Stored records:
******

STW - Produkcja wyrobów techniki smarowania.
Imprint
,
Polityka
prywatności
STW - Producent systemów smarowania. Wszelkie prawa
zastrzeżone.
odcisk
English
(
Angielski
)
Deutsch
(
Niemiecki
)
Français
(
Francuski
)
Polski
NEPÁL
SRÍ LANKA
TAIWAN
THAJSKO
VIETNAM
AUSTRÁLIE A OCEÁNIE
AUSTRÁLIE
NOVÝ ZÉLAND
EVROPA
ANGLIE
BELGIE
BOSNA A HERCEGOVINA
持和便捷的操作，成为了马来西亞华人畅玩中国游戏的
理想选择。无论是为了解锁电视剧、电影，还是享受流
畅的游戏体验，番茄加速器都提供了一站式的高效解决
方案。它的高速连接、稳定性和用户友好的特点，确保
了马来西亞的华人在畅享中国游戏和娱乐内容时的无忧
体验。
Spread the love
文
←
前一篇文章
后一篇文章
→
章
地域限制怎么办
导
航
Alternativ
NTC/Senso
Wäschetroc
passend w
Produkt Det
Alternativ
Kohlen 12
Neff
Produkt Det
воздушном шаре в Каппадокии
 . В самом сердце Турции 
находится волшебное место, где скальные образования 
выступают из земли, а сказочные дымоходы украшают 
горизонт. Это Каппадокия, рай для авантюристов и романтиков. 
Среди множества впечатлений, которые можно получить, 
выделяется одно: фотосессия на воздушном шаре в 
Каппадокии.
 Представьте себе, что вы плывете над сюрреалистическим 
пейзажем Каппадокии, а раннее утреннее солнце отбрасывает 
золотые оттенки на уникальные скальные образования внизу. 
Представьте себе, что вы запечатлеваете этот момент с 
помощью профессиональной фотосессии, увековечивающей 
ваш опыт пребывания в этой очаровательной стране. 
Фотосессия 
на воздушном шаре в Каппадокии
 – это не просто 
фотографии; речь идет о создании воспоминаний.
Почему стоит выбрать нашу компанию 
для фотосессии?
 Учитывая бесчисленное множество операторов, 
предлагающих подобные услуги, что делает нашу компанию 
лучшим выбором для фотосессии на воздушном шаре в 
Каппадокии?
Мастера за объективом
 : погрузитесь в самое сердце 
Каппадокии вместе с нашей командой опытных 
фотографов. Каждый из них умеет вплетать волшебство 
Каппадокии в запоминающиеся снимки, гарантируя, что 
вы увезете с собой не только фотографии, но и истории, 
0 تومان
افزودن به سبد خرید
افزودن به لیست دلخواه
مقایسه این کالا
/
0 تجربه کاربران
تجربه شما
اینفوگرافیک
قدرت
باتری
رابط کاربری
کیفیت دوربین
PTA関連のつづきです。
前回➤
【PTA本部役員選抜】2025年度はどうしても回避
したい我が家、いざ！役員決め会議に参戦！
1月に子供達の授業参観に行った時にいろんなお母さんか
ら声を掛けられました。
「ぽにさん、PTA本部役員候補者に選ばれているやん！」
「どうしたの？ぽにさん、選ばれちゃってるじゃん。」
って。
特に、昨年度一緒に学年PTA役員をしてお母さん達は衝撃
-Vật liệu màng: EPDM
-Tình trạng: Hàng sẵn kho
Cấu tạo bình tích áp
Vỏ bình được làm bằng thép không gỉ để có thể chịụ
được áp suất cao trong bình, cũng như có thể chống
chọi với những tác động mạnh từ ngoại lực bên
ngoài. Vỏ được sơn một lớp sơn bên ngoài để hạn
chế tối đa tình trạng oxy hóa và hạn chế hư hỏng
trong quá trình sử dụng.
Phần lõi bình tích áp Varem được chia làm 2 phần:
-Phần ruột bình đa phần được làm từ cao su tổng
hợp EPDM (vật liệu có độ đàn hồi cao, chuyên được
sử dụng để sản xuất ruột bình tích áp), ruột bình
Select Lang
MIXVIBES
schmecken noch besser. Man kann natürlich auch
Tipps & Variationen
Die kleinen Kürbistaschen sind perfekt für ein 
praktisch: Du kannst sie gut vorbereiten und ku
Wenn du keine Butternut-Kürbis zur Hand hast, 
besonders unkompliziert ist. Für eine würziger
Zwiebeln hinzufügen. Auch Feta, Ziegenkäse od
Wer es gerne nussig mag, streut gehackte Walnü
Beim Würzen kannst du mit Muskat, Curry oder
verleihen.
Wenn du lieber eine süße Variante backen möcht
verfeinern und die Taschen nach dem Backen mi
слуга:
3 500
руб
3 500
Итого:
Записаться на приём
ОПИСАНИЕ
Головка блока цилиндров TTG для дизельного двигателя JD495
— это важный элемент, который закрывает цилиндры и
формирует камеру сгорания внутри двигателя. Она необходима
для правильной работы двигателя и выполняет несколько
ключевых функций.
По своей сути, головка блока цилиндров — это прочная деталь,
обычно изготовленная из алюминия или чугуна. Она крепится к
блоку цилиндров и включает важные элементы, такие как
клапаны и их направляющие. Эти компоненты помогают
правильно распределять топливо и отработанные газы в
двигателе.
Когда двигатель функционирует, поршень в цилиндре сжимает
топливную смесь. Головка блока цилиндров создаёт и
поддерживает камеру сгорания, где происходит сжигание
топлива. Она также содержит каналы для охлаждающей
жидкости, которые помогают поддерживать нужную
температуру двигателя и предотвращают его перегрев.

******

Job item » A complete answer gives every line of the data that includes "фотосессии".

Exercise output »
помощью профессиональной фотосессии, увековечивающей 
для фотосессии?
лучшим выбором для фотосессии на воздушном шаре в 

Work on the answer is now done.